Acesso em 28.jun.2022.
A revista Dados, publicação acadêmica editada pelo
Instituto de Pesquisas e Estudos Sociais (Ipesp-Uerj), resgata na edição 56, a
polêmica de 2010, em torno das obras infantis do escritor Monteiro Lobato.
Artigo assinado pelos professores João Feres Júnior, Leonardo Fernandes
Nascimento e Zena Winona Eisenberg não deixa dúvidas: os contos escritos por
ele disseminam preconceito. Lobato, um influente autor brasileiro do século 20,
era racista de perigosa influência nos bancos escolares, consumido com avidez pelas
crianças. (...) Vetar a publicação? Nunca. Os pais têm o direito de comprar as
obras do autor e, com elas, presentear os filhos. Pelo aniversário ou por
qualquer outra razão. Mas o poder público não pode propagar a visão racista de
Monteiro Lobato.
O ministro Luiz Fux, do Supremo Tribunal Federal
(STF), negou pedido de liminar para suspender a distribuição, em escolas
públicas, do livro Caçadas de Pedrinho, de Monteiro Lobato, obra publicada em
1933. O ministro rejeitou pedido do Instituto de Advocacia Racial (Iara), por
entender que não cabe ao Supremo julgar mandado de segurança contra ato do
Ministério da Educação (MEC).
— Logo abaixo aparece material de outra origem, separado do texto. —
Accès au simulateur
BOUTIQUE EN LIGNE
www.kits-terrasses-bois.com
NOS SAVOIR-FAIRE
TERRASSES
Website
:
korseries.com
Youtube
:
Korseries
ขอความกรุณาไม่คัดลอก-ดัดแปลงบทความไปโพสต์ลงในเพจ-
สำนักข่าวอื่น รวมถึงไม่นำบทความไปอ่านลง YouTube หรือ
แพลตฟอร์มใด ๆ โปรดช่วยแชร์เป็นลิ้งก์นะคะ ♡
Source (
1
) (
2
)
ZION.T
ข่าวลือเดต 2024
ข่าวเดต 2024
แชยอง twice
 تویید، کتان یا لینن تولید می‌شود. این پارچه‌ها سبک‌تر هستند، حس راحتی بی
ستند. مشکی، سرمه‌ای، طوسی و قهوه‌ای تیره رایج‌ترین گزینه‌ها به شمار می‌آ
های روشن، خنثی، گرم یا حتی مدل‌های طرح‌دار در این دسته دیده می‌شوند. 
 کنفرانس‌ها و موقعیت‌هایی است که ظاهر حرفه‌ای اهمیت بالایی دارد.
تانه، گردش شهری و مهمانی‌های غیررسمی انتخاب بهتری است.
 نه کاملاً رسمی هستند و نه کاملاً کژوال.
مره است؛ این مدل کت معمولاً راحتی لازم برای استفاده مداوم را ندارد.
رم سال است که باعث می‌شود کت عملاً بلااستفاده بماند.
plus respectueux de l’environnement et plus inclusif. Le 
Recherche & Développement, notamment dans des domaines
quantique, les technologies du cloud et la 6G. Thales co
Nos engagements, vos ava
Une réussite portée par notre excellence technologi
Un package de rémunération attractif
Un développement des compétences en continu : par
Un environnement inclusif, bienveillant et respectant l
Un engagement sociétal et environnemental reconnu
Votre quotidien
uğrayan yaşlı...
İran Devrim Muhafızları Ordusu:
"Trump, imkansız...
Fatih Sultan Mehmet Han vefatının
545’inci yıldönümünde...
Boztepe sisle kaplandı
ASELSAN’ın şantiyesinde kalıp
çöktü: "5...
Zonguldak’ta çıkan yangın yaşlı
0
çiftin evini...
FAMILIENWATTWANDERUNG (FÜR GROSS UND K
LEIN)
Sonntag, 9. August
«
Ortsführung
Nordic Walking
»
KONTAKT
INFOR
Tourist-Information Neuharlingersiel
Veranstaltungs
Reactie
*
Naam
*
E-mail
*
O instituto alegou que a publicação apresenta
conteúdo racista. O caso começou a tramitar no Supremo em 2011. Uma audiência
de conciliação chegou a ser feita pelo ministro, mas não houve consenso entre o
MEC e o instituto. Em 2010, o Conselho Nacional de Educação (CNE) determinou
que uma obra Caçadas de Pedrinho não fosse mais distribuída às escolas
públicas, por considerar que ela realmente apresentava o conteúdo racista. Em
seguida, o MEC recomendou que o CNE reconsiderasse uma determinação. O conselho
decidiu, então, anular o veto. Em decisão recente, o ministro Toffoli
determinou que os autos recebidos ao STJ para julgamento. Fala-se hoje na
reedição da obra “A Menina do Narizinho Arrebitado” pela bisneta do autor. Não
se nega a importância da obra de Monteiro Lobato, que perpassa várias gerações.
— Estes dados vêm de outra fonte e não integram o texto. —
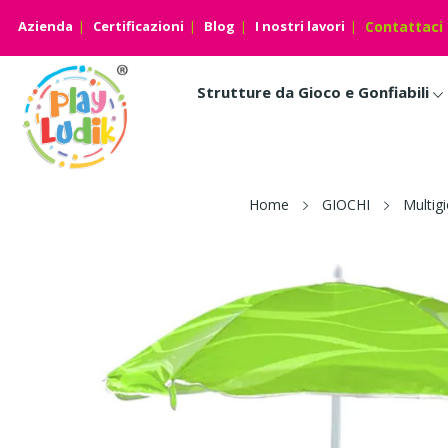
Azienda
Certificazioni
Blog
I nostri lavori
Contattaci
Strutture da Gioco e Gonfiabili
Home
GIOCHI
Multig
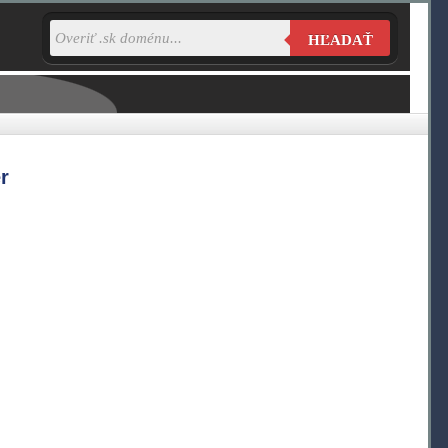
HĽADAŤ
r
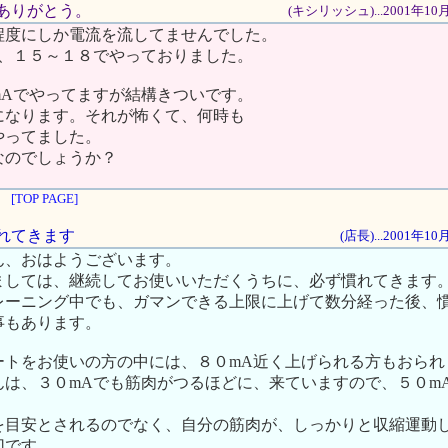
さんありがとう。
(キシリッシュ)...2001年10
程度にしか電流を流してませんでした。
か、１５～１８でやっておりました。
mAでやってますが結構きついです。
になります。それが怖くて、何時も
やってました。
なのでしょうか？
[TOP PAGE]
慣れてきます
(店長)...2001年1
ん、おはようございます。
ましては、継続してお使いいただくうちに、必ず慣れてきます
レーニング中でも、ガマンできる上限に上げて数分経った後、
事もあります。
ートをお使いの方の中には、８０mA近く上げられる方もおられ
んは、３０mAでも筋肉がつるほどに、来ていますので、５０m
を目安とされるのでなく、自分の筋肉が、しっかりと収縮運動
切です。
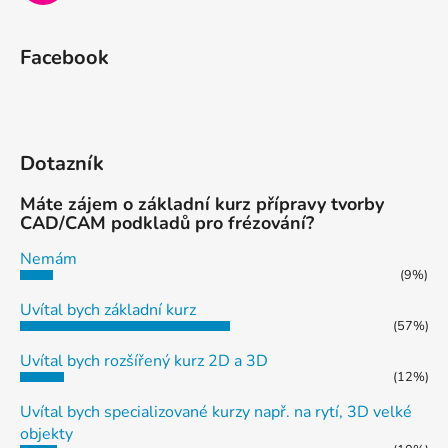
Facebook
Dotazník
Máte zájem o základní kurz přípravy tvorby
CAD/CAM podkladů pro frézování?
Nemám
(9%)
Uvítal bych základní kurz
(57%)
Uvítal bych rozšířený kurz 2D a 3D
(12%)
Uvítal bych specializované kurzy např. na rytí, 3D velké
objekty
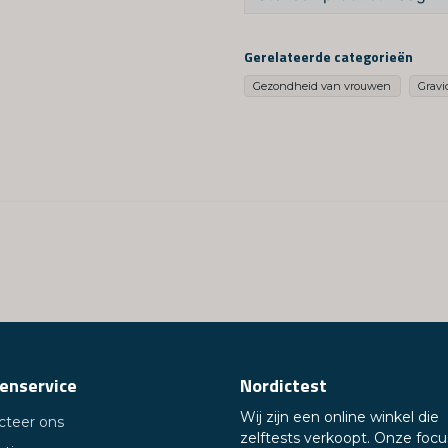
question
Vraag ons iets over dit 
Gerelateerde categorieën
Gezondheid van vrouwen
Gravid
name
Naam
Ja, je kunt mijn vra
enservice
Nordictest
Wij zijn een online winkel die
cteer ons
zelftests verkoopt. Onze focus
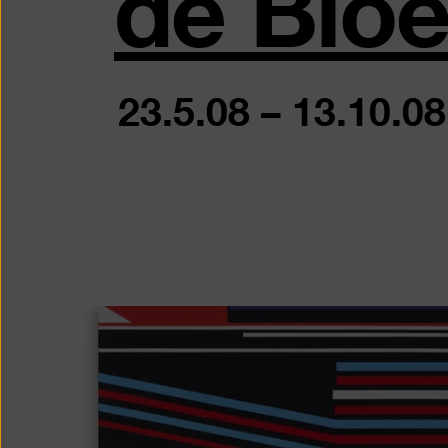
de Blo
23.5.08
–
13.10.08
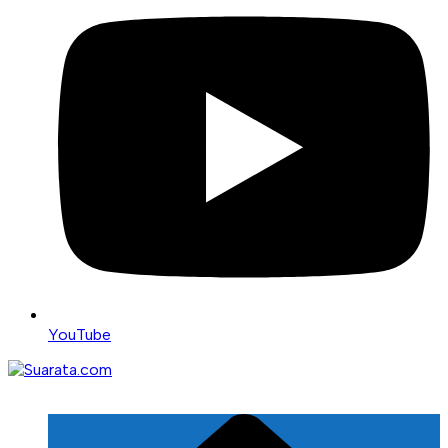
YouTube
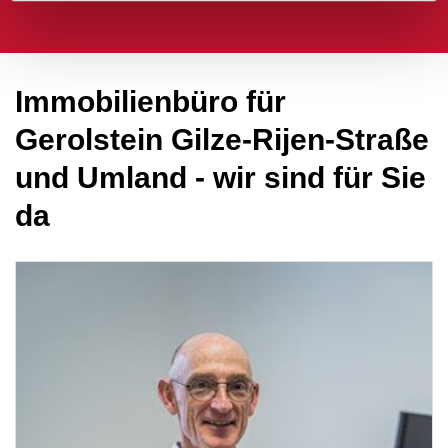
Immobilienbüro für
Gerolstein Gilze-Rijen-Straße
und Umland - wir sind für Sie
da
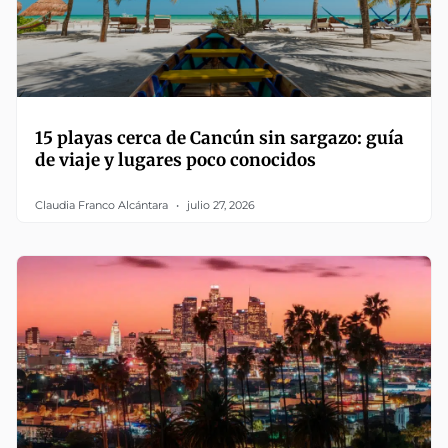
15 playas cerca de Cancún sin sargazo: guía
de viaje y lugares poco conocidos
Claudia Franco Alcántara
julio 27, 2026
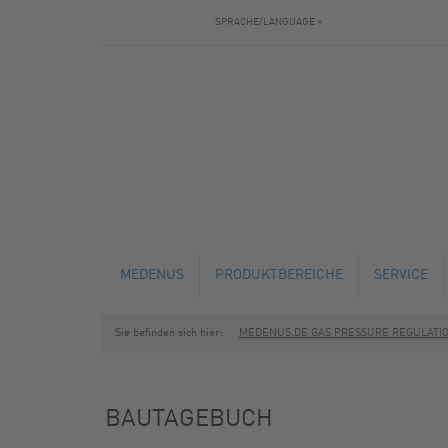
SPRACHE/LANGUAGE »
MEDENUS
PRODUKTBEREICHE
SERVICE
Sie befinden sich hier:
MEDENUS.DE GAS PRESSURE REGULATI
AKTUELLES
GASDRUCKREGLER
TECHNISC
BAUTAGEBUCH
SICHERHEITSABSPERRVENTILE
SERVICE U
BAUTAGEBUCH
SICHERHEITSABBLASEVENTILE
SCHULUNG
Uma revisão de Cleo Monteiro Lobato alterar ou suprimir “passagens
problemáticas”, como a que se referia a Tia Nastácia como “negra de estimação”.
(...)
Será importante fazer essa censura em trechos
considerados racistas numa obra? O exercício é fútil. A literatura tem, entre
suas funções, a de documento histórico de uma época e do pensamento de seu
autor. (...) Não se pode destruir um legado intelectual. Se assim fosse
estaríamos, no Brasil, a destruir, de forma bárbara, músicas como “O seu cabelo
não nega”, dentre outras, de Lamartine Babo. Então não vou ler uma obra de
Heideger porque ele admirava ideias nazistas? Ora, isso é bestial. Não se pode
analisar o passado com olhar do presente.
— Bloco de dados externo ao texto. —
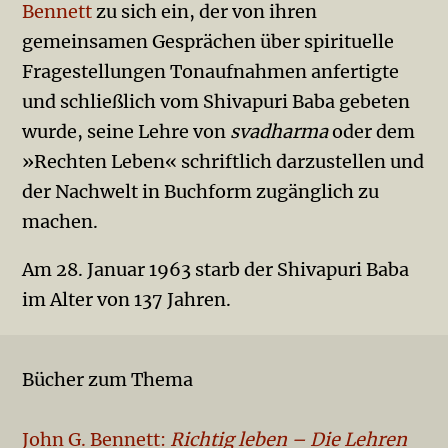
Bennett
zu sich ein, der von ihren
gemeinsamen Gesprächen über spirituelle
Fragestellungen Tonaufnahmen anfertigte
und schließlich vom Shivapuri Baba gebeten
wurde, seine Lehre von
svadharma
oder dem
»Rechten Leben« schriftlich darzustellen und
der Nachwelt in Buchform zugänglich zu
machen.
Am 28. Januar 1963 starb der Shivapuri Baba
im Alter von 137 Jahren.
Bücher zum Thema
John G. Bennett:
Richtig leben – Die Lehren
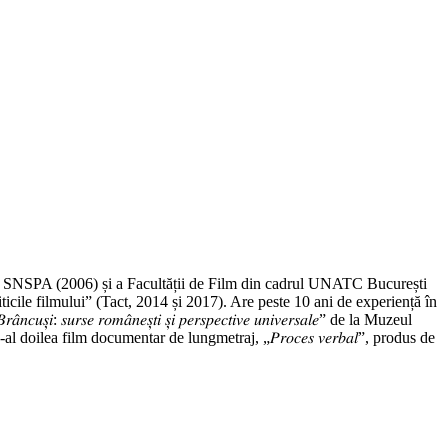
n cadrul SNSPA (2006) și a Facultății de Film din cadrul UNATC București
icile filmului” (Tact, 2014 și 2017). Are peste 10 ani de experiență în
𝑜𝑚𝑎̂𝑛𝑒𝑠̦𝑡𝑖 𝑠̦𝑖 𝑝𝑒𝑟𝑠𝑝𝑒𝑐𝑡𝑖𝑣𝑒 𝑢𝑛𝑖𝑣𝑒𝑟𝑠𝑎𝑙𝑒” de la Muzeul
 de-al doilea film documentar de lungmetraj, „𝑃𝑟𝑜𝑐𝑒𝑠 𝑣𝑒𝑟𝑏𝑎𝑙”, produs de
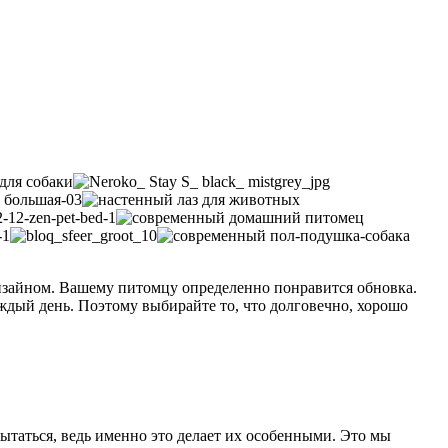
дизайном. Вашему питомцу определенно понравится обновка.
аждый день. Поэтому выбирайте то, что долговечно, хорошо
пытаться, ведь именно это делает их особенными. Это мы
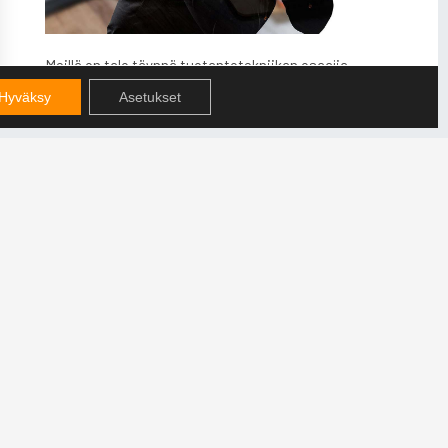
Meillä on talo täynnä tuotantotekniikan osaajia.
Tutustu palveluihimme.
Hyväksy
Asetukset
PALVELUT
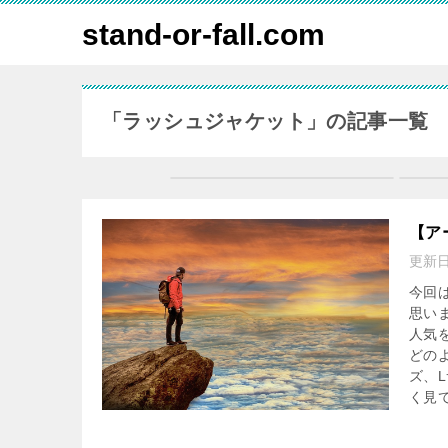
stand-or-fall.com
「ラッシュジャケット」の記事一覧
【ア
更新
今回
思い
人気
どの
ズ、
く見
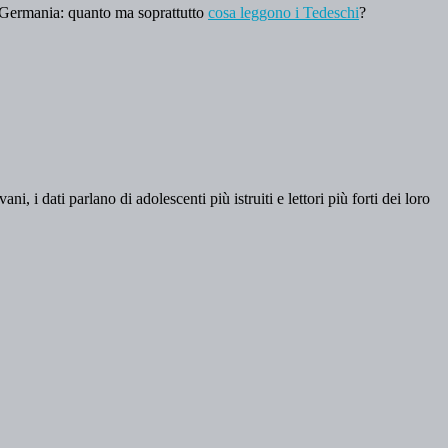
 Germania: quanto ma soprattutto
cosa leggono i Tedeschi
?
i, i dati parlano di adolescenti più istruiti e lettori più forti dei loro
PROPOSTA DE REDAÇÃO: A partir do material de
apoio e com base nos conhecimentos construídos ao longo de sua formação, redija
um texto dissertativo-argumentativo, em norma padrão da língua portuguesa, sobre
o tema: “A literatura de Monteiro Lobato em xeque: racista ou representativa de
uma época?” Apresente proposta de intervenção social que respeite os direitos
humanos. Selecione, organize e relacione, de maneira coerente e coesa,
argumentos e fatos para defesa de seu ponto de vista.